• [AIM OF THE EXERCISE]
Repeat the lines of the data exactly and exclude any picture among them.

• [AVAILABLE DATA]
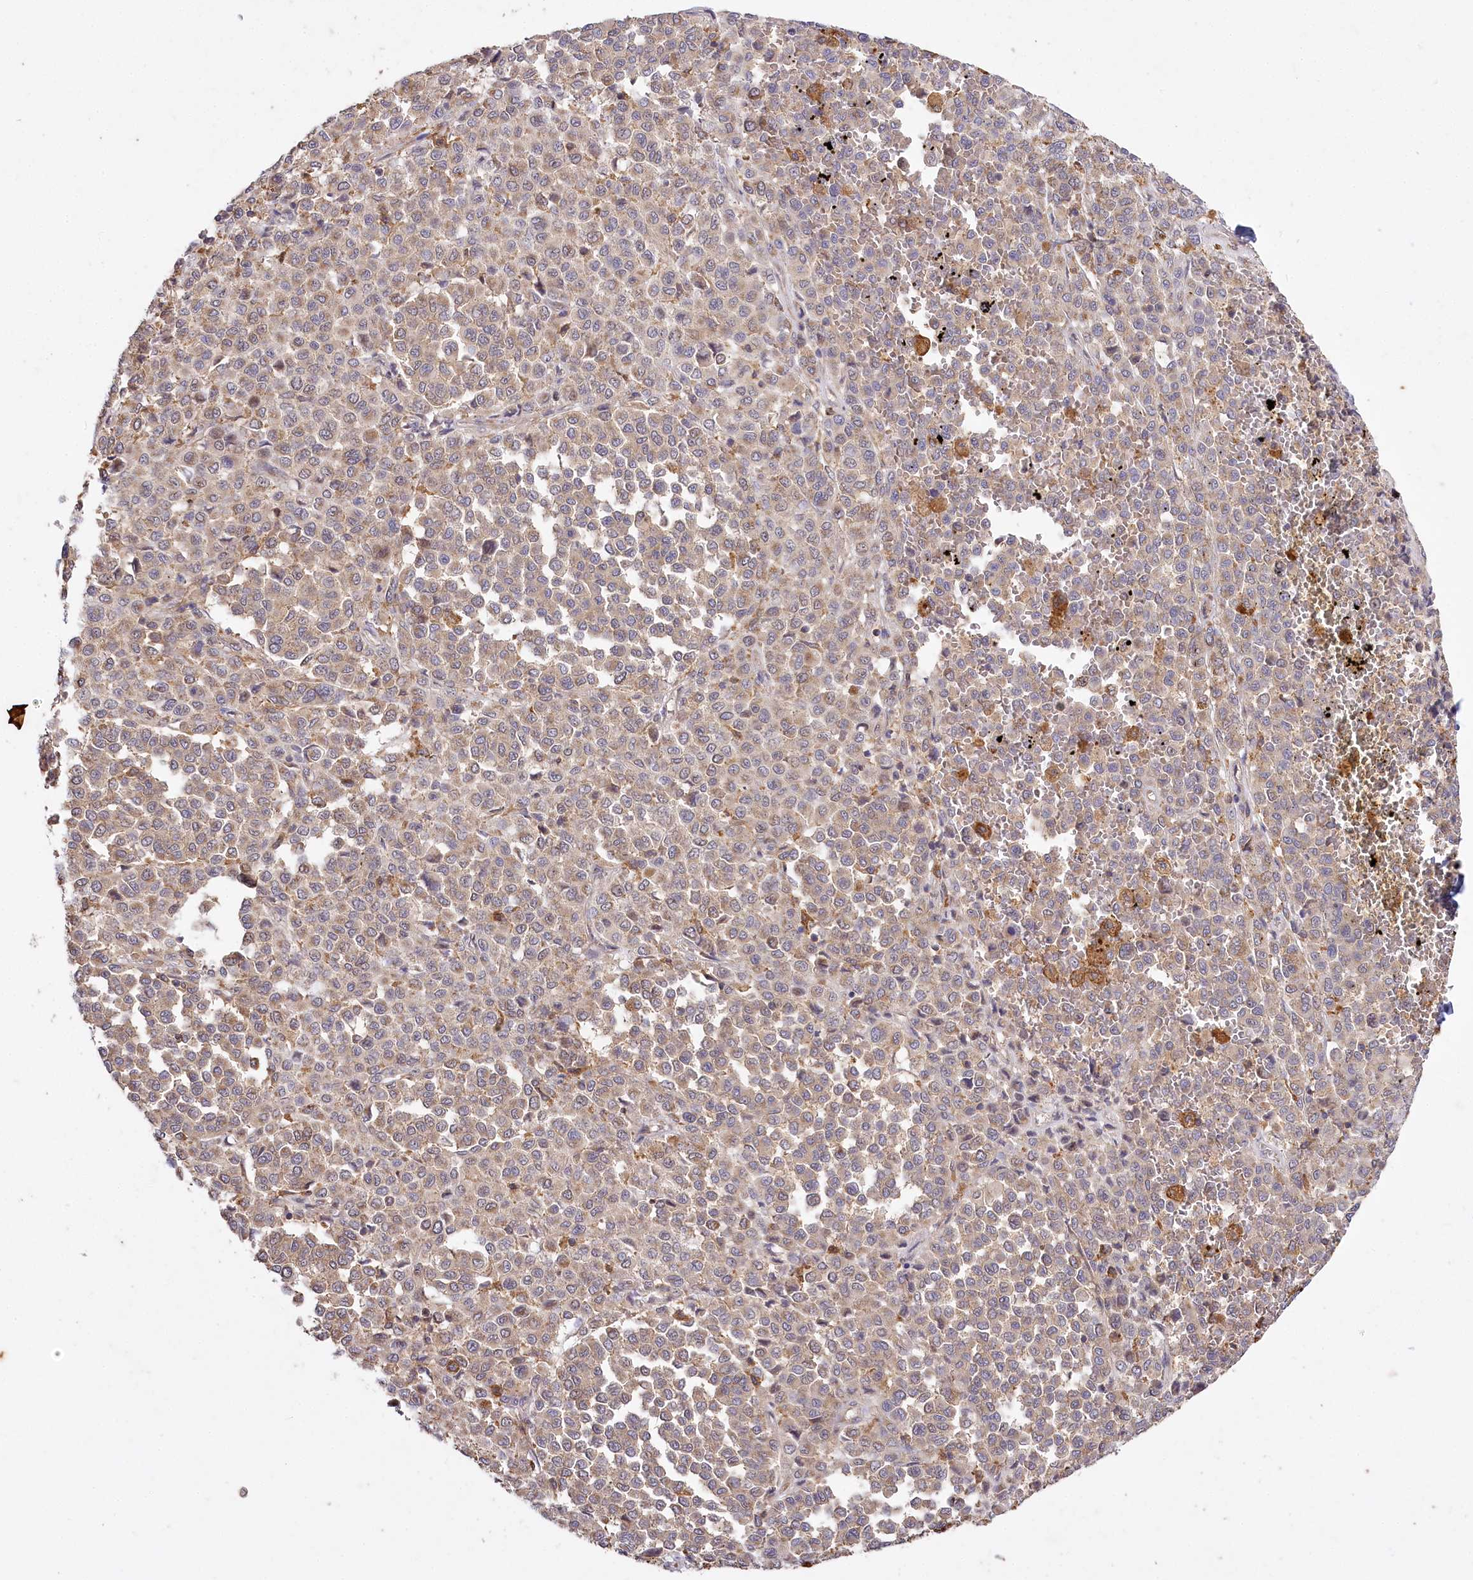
{"staining": {"intensity": "weak", "quantity": ">75%", "location": "cytoplasmic/membranous"}, "tissue": "melanoma", "cell_type": "Tumor cells", "image_type": "cancer", "snomed": [{"axis": "morphology", "description": "Malignant melanoma, Metastatic site"}, {"axis": "topography", "description": "Pancreas"}], "caption": "Protein analysis of melanoma tissue displays weak cytoplasmic/membranous positivity in about >75% of tumor cells.", "gene": "CARD19", "patient": {"sex": "female", "age": 30}}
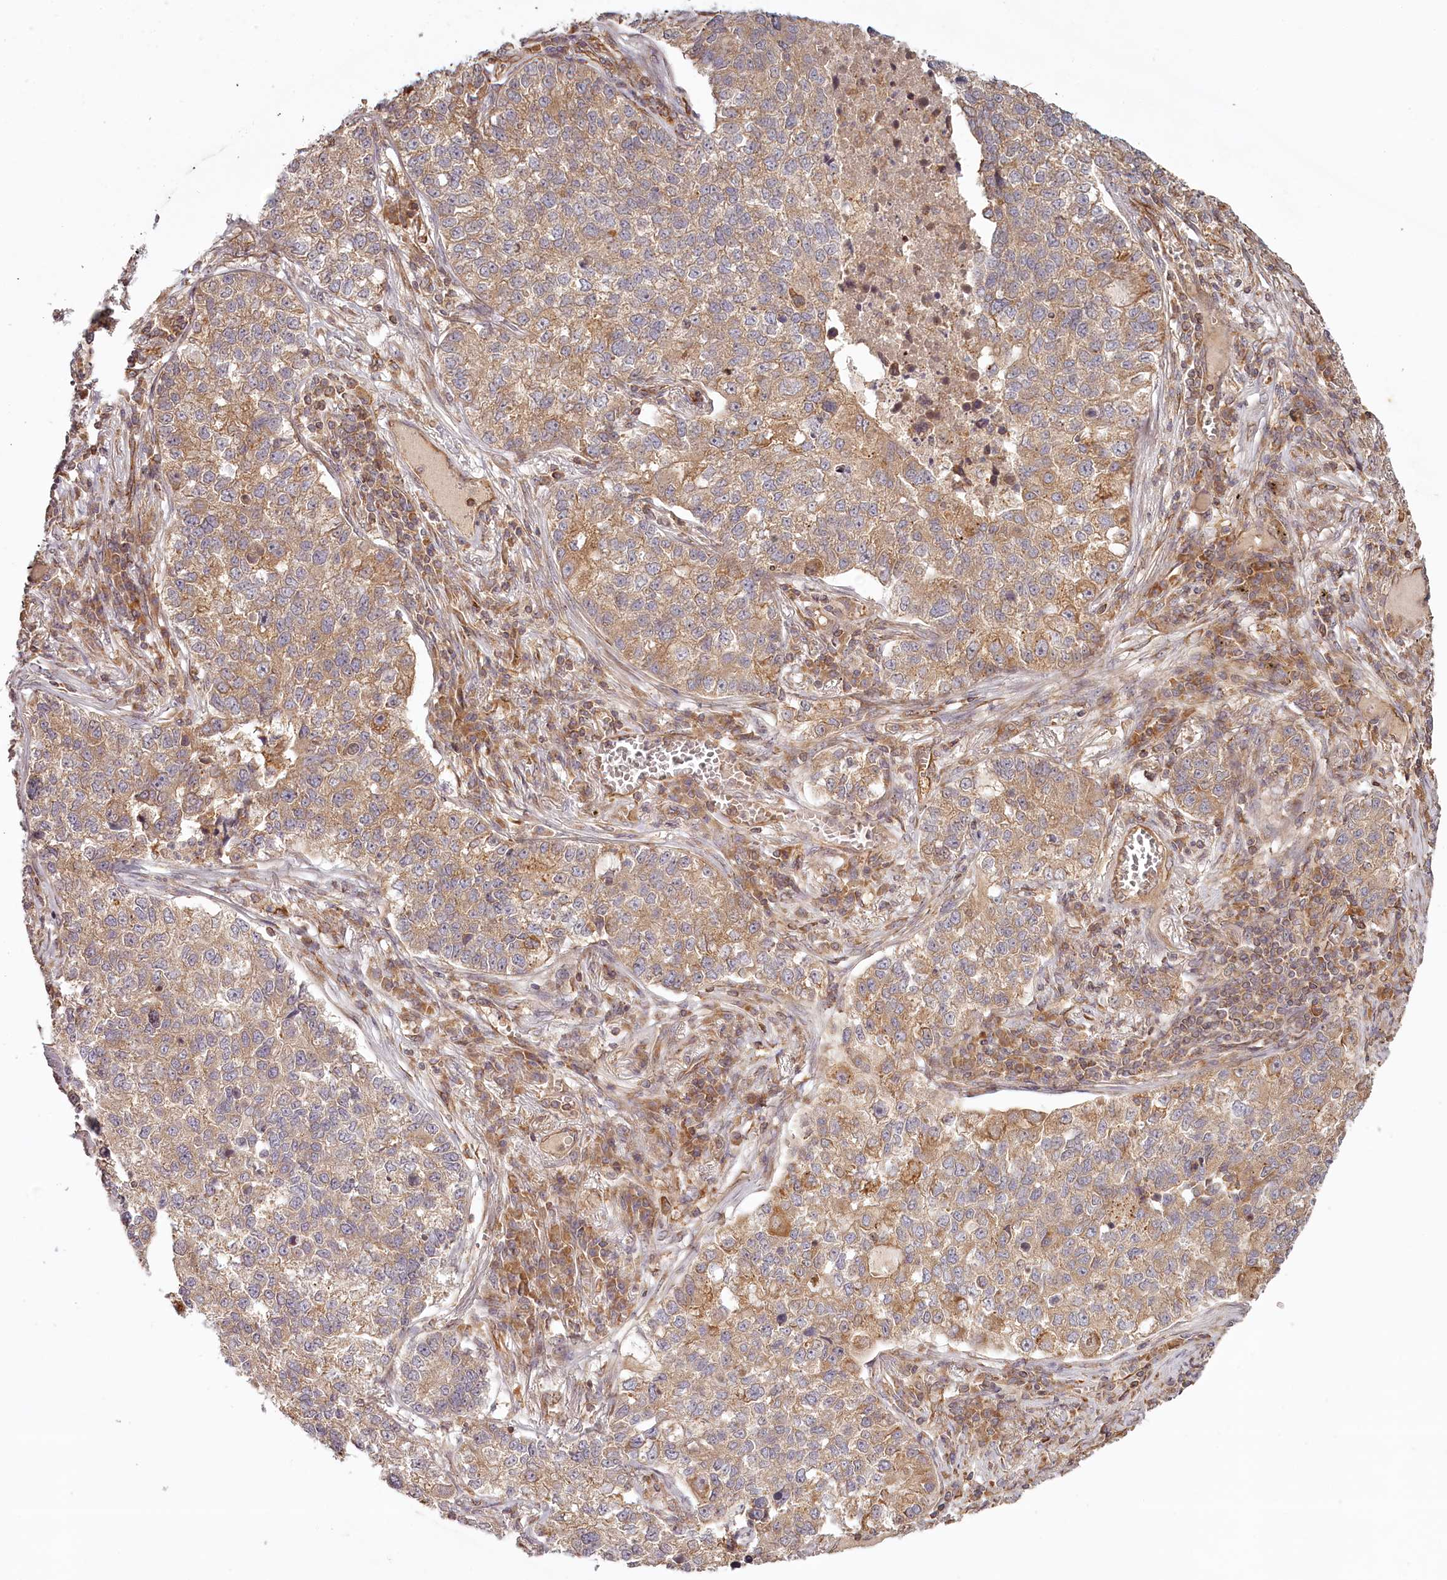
{"staining": {"intensity": "moderate", "quantity": "25%-75%", "location": "cytoplasmic/membranous"}, "tissue": "lung cancer", "cell_type": "Tumor cells", "image_type": "cancer", "snomed": [{"axis": "morphology", "description": "Adenocarcinoma, NOS"}, {"axis": "topography", "description": "Lung"}], "caption": "Lung adenocarcinoma stained with a protein marker exhibits moderate staining in tumor cells.", "gene": "TMIE", "patient": {"sex": "male", "age": 49}}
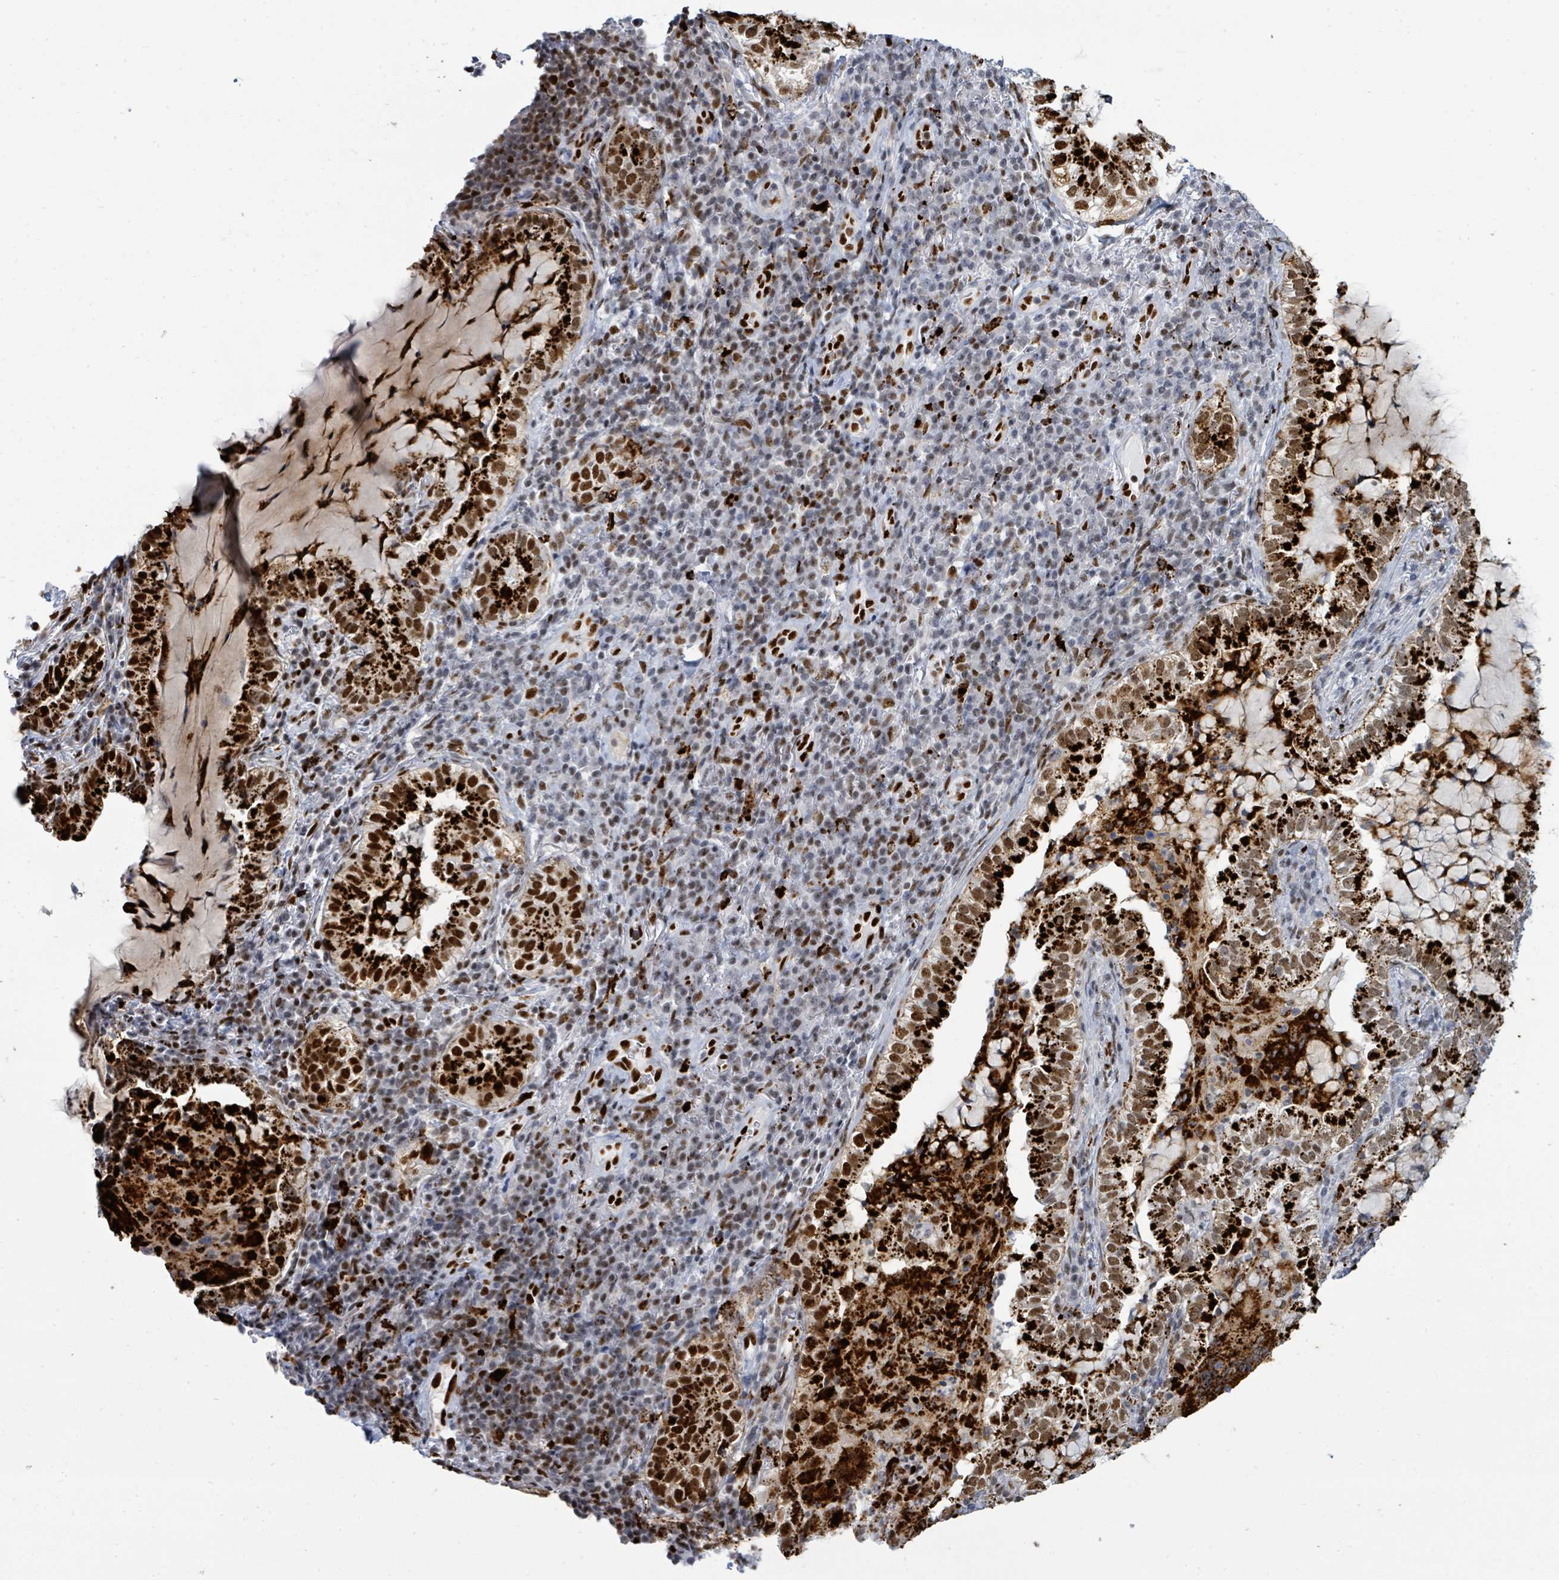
{"staining": {"intensity": "strong", "quantity": ">75%", "location": "cytoplasmic/membranous,nuclear"}, "tissue": "lung cancer", "cell_type": "Tumor cells", "image_type": "cancer", "snomed": [{"axis": "morphology", "description": "Adenocarcinoma, NOS"}, {"axis": "topography", "description": "Lung"}], "caption": "Human adenocarcinoma (lung) stained with a brown dye reveals strong cytoplasmic/membranous and nuclear positive expression in approximately >75% of tumor cells.", "gene": "SUMO4", "patient": {"sex": "female", "age": 73}}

• [RESULT FOR THIS EXERCISE]
{"staining": {"intensity": "weak", "quantity": ">75%", "location": "cytoplasmic/membranous"}, "tissue": "melanoma", "cell_type": "Tumor cells", "image_type": "cancer", "snomed": [{"axis": "morphology", "description": "Malignant melanoma, Metastatic site"}, {"axis": "topography", "description": "Pancreas"}], "caption": "Protein analysis of melanoma tissue displays weak cytoplasmic/membranous positivity in about >75% of tumor cells.", "gene": "CARD19", "patient": {"sex": "female", "age": 30}}
{"staining": {"intensity": "moderate", "quantity": "25%-75%", "location": "cytoplasmic/membranous"}, "tissue": "lung cancer", "cell_type": "Tumor cells", "image_type": "cancer", "snomed": [{"axis": "morphology", "description": "Adenocarcinoma, NOS"}, {"axis": "topography", "description": "Lung"}], "caption": "Lung adenocarcinoma stained with a protein marker exhibits moderate staining in tumor cells.", "gene": "TMIE", "patient": {"sex": "male", "age": 49}}
{"staining": {"intensity": "strong", "quantity": ">75%", "location": "cytoplasmic/membranous,nuclear"}, "tissue": "lung cancer", "cell_type": "Tumor cells", "image_type": "cancer", "snomed": [{"axis": "morphology", "description": "Adenocarcinoma, NOS"}, {"axis": "topography", "description": "Lung"}], "caption": "Human adenocarcinoma (lung) stained with a brown dye reveals strong cytoplasmic/membranous and nuclear positive expression in approximately >75% of tumor cells.", "gene": "SUMO4", "patient": {"sex": "female", "age": 73}}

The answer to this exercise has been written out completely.